Cruise Arrivals


Project aims to get ‘world’s first’ net zero air service off the ground by 2027

Paul Hutton, CEO of Cranfield Aerospace Solutions, and Andy Smith of Loganair with a render of the aircraft.

An agreement which could see the world’s first commercial zero emission air service delivered in Orkney has been signed by Loganair and Cranfield Aerospace Solutions (CAeS).

The Memorandum of Understanding is the next step in Project Fresson – the development of hydrogen propulsion for Britten-Norman Islander aircraft – and aims to have the first operational hydrogen-electric aircraft flying in Kirkwall by 2027. 

The aim of the alliance between Loganair and CAeS, is to ensure the commercial rollout of the hydrogen-powered Islander, with a specific target of introducing the world’s inaugural hydrogen-electric Britten-Norman Islander into operational service within the Orkney region.

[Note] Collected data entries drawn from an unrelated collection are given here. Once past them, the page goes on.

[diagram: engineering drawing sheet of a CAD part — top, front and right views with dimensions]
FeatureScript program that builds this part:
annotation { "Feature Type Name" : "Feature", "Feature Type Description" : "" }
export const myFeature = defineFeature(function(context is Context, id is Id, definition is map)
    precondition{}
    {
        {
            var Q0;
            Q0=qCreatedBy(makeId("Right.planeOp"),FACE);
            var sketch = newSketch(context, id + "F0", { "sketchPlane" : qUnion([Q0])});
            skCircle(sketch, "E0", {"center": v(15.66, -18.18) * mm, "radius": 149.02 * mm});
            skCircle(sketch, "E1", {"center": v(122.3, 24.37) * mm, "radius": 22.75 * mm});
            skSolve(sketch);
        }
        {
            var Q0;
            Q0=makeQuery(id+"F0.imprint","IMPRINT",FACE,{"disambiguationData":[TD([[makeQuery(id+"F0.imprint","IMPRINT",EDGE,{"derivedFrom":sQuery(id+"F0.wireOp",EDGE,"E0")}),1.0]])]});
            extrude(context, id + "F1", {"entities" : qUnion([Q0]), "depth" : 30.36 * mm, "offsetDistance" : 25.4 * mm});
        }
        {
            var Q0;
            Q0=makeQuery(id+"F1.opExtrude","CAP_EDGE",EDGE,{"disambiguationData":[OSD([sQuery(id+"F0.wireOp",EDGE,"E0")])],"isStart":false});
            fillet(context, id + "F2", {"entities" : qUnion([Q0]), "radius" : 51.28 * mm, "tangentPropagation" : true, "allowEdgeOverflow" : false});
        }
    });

Peter Simpson, executive chairman of Loganair, said: “The short haul routes we operate in Orkney and the challenging weather conditions we face, make the ideal test bed for hydrogen-electric aircraft, and we are incredibly proud that we could be offering the world’s first commercial zero emissions flights.”

Paul Hutton, CEO, Cranfield Aerospace Solutions, said: “This Memorandum of Understanding marks a significant stride toward achieving zero-emission flight in the Orkney Islands and potentially enabling the first zero emissions passenger air service, right here in the UK.

“Collaborating closely with Loganair, we aim to harness our combined experience and expertise to address the operational and infrastructure considerations, ultimately ensuring the successful deployment of the hydrogen-electric Britten-Norman Islander across Loganair’s lifeline routes within the islands.”

Project Fresson is named after Captain EE Ted Fresson who operated the first passenger flight between Inverness and Kirkwall 90 years ago, transforming Highlands and Islands travel and connecting the mainland and islands communities like never before.